There is a twister that is about to wreak havoc on the channel landscape, and it’s going to hit those solution providers that are coming up short in terms of making investments to sell cloud computing services. Make no mistake about it. There are far too many legacy solution providers moving too slowly to make the treacherous transition to the cloud computing services model. One reason for the growing gap between the cloud computing solution provider haves and have-nots is the heavy investment in both technology and thought leadership that is necessary to cross the cloud computing chasm.

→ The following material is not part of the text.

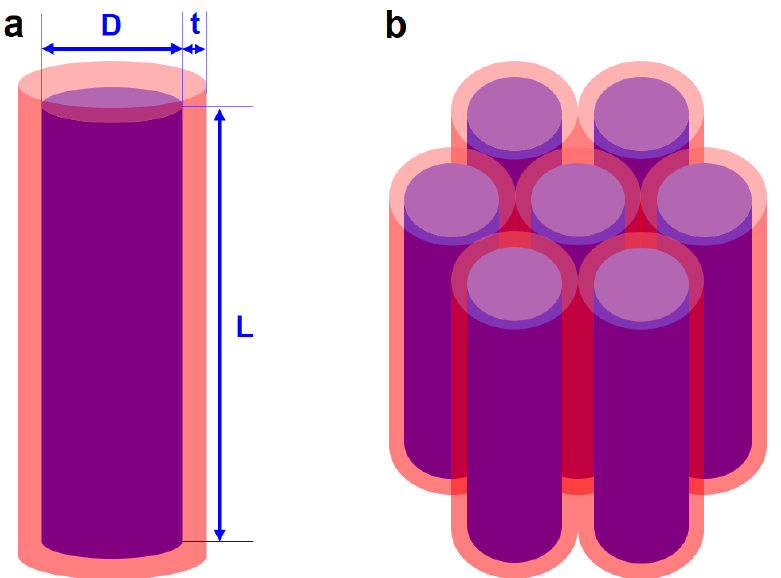
Figure 1. ( a ) Schematic illustration of the cylindrical core/shell structure. The outer shell represents the soft magnetic phase with thickness t , while the inner core represents the hard magnetic phase with diameter D and length L . ( b ) Schematic illustration of the hexagonal close-packed cylindrical array. The applied field and easy axis of the hard magnetic phase are parallel to the cylinder axis.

It’s one of the reasons, by the way, that we here at UBM Channel, with prodding from solution providers, put together the BoB (Best of Breed) conference, which is celebrating its second anniversary Oct. 15-17 at the Grand Hyatt in Tampa, Fla.

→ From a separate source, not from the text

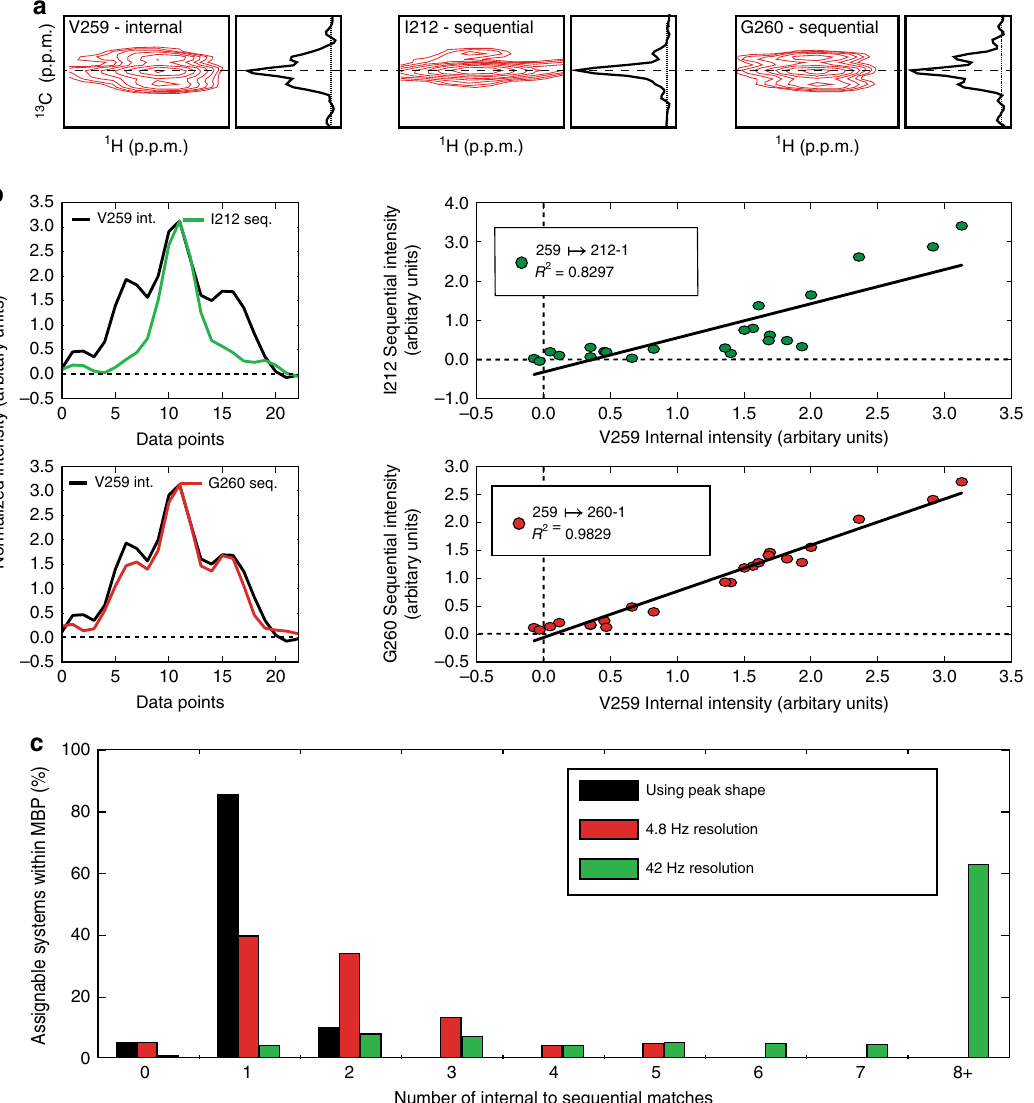
Fig. 4 Solving the chemical shift degeneracy problem in the HNCA for the 371 amino acid protein, MBP. a An internal C α peak (V259, right) and two candidate sequential peaks that match identically in chemical shift; I212 sequential (middle) and G260 sequential (left). b Overlay of the incorrect match (top left panel) and the correct match (bottom left panel). These matches are plotted as correlations (right panels) and scored with a correlation coef fi cient (inset). c Assignability of MBP based on chemical shift and peak shape. Completeness of assignment using a window of 42 Hz (typical HNCA, green), 4.8 Hz (high-resolution HNCA, red) and incorporation of peak matching correlations (black). Zero matches indicate that systems are adjacent to prolines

Remember, the cloud represents the first time in the history of the channel that solution providers have been forced to implement simultaneously both a major structural change to their business model, while making a massive shift to a completely new technology paradigm. Bottom line: The transitions in the channel up until now -- like PC to local area -- were cakewalks compared to the current cloud computing services shift.

Those that want a lesson in what it takes to pass muster in the cloud computing era would be wise to look at the investments being made by 2012 SP 500 IT Solution Provider of the Year GreenPages Technology Solutions. GreenPages began making the cloud shift in 2008 when many IT executives were looking at cloud computing as a fad. Each year, GreenPages has upped the ante with bigger and bigger cloud investments. This year, GreenPages used its conference to demonstrate its own groundbreaking Cloud Management as a Service (CMaaS) offering, which provides a single pane of glass to manage public, private and hybrid enterprise cloud environments. GreenPages is also making big application development bets with a focus on application modernization, big data and business intelligence.

“Solution providers in the future have to be integrating business services, not physical technologies anymore,” says GreenPages CEO Ron Dupler. “That is what we have to become. That is why apps and [cloud] management become important. In a cloud world, companies like GreenPages need to be about business process, integrating business service platforms.”

Dupler, who will be hosting a best practices cloud integrator forum at the BoB conference, says the cloud computing bet is paying off for GreenPages, with sales up 22 percent this year. He sees “infinite demand” for companies like GreenPages that have invested in the technical talent to make cloud computing a reality for customers.

At the same time GreenPages is prospering, there is a growing number of solution providers that are hitting a wall. Those cloud computing have-nots are doomed to die a slow death unless they start making some big investments to compete in the cloud computing services era.